Türk Ticaret Kanunu'nun 68'inci maddesinin son fıkrası uyarınca bir tacirin saklamakla mükellef olduğu defter ve kâğıtlar; yangın, su basması veya yer sarsıntısı gibi afet sebebiyle ve kanuni müddet içinde ziya uğrarsa, tacir ziyaı öğrendiği tarihten itibaren on beş gün içinde ticari işletmesinin bulunduğu yerin salahiyetli mahkemesinden kendisine bir vesika verilmesini isteyebilir. Mahkeme lüzumlu gördüğü delillerin toplanmasını da emredebilir. Böyle bir vesika almamış olan tacir defterlerini ibrazdan kaçınmış sayılır.

Oluşan yargı kararları doğrultusunda "Boş fatura koçanı kaybı nedeniyle Türk Ticaret Kanunu'nun 68/son maddesi uyarınca faturaların iptaliyle zayi belgesi verilmesi mahkemeden istenemez." (Yargıtay 11. HD 08.05.2006 gün ve E.No: 5235, K.No: 5347)

Araç sürücüsünün veyahut da yetkili elemanın boş fatura koçanını kaybetmesi için mahkemeden zayi belgesinin istenmesini engelleyen konu zayi olan faturaların, tacirin alacaklılık hakkını ortadan kaldıran bir olay olarak kabul edilmemesi ve zayiin kanun maddesinde belirtilen olaylardan oluşmamasıdır.

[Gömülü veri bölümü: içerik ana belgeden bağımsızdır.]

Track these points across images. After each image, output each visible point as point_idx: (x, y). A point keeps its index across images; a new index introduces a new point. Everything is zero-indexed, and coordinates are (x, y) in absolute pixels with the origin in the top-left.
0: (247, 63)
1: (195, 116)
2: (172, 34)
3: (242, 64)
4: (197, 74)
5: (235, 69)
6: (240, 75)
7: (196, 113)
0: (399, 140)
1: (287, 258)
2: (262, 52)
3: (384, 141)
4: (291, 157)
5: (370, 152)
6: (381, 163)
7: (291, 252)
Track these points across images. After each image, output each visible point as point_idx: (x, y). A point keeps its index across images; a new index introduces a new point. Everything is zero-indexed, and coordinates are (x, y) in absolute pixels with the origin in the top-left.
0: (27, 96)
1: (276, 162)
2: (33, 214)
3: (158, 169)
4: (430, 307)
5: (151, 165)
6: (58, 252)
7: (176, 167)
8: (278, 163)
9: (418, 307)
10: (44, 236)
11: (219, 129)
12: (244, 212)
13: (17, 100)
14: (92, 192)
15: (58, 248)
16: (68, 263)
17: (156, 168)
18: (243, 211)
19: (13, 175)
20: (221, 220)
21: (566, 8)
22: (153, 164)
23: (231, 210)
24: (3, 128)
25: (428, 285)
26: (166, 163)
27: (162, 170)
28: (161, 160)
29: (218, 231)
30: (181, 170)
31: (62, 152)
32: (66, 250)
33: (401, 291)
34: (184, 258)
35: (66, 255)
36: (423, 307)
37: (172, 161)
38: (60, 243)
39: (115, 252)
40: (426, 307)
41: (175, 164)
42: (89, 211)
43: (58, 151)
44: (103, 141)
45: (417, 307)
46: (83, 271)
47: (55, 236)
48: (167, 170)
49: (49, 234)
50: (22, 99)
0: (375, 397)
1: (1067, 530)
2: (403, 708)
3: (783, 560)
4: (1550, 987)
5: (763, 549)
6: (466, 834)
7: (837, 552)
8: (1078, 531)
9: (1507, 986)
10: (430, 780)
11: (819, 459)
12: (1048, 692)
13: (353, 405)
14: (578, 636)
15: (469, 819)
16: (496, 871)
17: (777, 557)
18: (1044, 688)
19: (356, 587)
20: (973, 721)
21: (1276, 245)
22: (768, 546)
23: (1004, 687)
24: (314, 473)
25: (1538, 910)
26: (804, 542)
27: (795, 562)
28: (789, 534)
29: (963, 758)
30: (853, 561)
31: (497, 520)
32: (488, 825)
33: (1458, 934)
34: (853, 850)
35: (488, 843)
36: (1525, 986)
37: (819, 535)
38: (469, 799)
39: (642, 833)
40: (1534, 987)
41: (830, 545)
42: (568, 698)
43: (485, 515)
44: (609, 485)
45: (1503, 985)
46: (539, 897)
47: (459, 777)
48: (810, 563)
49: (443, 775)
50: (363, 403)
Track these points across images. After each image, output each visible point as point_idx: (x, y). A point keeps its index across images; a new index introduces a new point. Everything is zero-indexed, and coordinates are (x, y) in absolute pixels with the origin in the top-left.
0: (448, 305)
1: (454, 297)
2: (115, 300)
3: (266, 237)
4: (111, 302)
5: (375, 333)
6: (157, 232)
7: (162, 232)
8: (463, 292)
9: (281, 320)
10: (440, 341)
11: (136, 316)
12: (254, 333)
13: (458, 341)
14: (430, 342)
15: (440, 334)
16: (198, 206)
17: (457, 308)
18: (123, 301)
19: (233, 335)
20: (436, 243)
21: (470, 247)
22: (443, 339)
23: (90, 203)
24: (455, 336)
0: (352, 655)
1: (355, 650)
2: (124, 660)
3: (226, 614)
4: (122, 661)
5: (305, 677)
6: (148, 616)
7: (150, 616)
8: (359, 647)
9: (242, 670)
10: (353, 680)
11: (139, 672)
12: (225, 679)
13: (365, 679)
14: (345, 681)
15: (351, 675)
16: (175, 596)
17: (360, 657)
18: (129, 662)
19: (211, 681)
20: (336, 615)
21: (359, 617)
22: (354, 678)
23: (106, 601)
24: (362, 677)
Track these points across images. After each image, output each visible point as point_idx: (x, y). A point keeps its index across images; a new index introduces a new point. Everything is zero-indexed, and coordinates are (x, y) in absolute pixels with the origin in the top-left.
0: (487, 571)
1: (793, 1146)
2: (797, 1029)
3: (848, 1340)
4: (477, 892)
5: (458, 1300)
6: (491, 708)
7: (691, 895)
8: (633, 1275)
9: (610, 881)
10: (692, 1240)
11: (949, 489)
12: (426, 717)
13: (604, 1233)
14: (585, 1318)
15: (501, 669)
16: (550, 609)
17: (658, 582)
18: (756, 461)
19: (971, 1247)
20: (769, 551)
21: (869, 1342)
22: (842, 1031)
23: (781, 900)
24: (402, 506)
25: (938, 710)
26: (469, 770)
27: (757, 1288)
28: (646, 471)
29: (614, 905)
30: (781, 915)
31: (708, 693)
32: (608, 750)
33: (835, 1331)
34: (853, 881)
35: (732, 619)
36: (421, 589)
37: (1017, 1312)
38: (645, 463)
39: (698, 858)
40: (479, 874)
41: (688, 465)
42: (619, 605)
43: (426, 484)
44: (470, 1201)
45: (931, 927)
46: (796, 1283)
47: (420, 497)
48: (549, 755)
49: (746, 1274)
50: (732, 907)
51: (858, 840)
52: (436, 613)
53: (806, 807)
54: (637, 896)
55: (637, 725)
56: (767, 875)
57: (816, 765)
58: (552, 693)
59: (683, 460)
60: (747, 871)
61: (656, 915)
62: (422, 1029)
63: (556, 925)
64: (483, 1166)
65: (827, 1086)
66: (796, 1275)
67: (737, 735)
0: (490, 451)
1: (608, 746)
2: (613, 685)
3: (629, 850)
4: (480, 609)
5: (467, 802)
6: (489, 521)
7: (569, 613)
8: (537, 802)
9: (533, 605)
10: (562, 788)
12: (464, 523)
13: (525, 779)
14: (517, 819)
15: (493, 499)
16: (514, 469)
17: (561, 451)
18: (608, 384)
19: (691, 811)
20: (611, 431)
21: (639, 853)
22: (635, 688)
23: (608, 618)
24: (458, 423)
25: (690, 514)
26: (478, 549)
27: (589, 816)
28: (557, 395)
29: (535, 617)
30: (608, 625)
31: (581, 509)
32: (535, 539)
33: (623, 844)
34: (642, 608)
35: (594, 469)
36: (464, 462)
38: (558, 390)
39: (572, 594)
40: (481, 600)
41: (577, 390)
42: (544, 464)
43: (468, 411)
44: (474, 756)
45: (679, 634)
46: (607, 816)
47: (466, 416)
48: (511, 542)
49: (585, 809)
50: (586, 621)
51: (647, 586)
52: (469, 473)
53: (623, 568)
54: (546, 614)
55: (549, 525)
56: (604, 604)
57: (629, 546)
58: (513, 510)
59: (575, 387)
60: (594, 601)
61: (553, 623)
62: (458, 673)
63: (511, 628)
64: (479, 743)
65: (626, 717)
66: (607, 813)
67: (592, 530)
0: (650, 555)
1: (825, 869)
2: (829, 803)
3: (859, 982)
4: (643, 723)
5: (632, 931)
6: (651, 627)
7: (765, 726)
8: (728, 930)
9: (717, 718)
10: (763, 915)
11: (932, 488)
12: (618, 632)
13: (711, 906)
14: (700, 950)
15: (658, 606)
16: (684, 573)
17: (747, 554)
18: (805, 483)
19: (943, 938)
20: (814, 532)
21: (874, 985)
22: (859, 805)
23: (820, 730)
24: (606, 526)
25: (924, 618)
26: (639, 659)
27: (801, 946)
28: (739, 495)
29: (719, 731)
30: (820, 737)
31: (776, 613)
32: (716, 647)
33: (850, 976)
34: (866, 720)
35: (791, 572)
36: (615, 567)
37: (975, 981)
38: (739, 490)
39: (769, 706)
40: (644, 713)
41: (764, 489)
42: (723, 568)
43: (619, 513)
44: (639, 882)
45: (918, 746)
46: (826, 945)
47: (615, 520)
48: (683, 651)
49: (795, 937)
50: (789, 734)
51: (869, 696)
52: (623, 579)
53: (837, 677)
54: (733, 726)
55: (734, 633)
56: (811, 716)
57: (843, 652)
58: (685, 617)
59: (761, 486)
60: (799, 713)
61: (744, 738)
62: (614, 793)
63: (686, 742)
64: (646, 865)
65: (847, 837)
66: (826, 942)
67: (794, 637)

Bu tür boş fatura zayileri nedeniyle yapılan başvurularda görevli elemanların zayi konusu belgeleri korumak için gerekli özeni göstermediklerini gerekçe göstererek mahkemeler red kararı vermektedirler.

Gerçekte boş fatura defterlerinin veyahut da sayfalarının zayii mükellef için önemli bir risk oluşturmaktadır. Çünkü bu tür faturalara uygulamada başkaları tarafından düzenlenerek dolaşıma sokulabilmekte ve hatta para karşılığı satılabilmektedir.

Bu durumda kaybolan faturaya ilişkin seri ve sıra numaralarını da belirten bir ilanın gazetelerde yayımlatılması ve ilan örneğini de ekleyerek vergi dairesine müracaatınızda yarar vardır (V. Seviğ).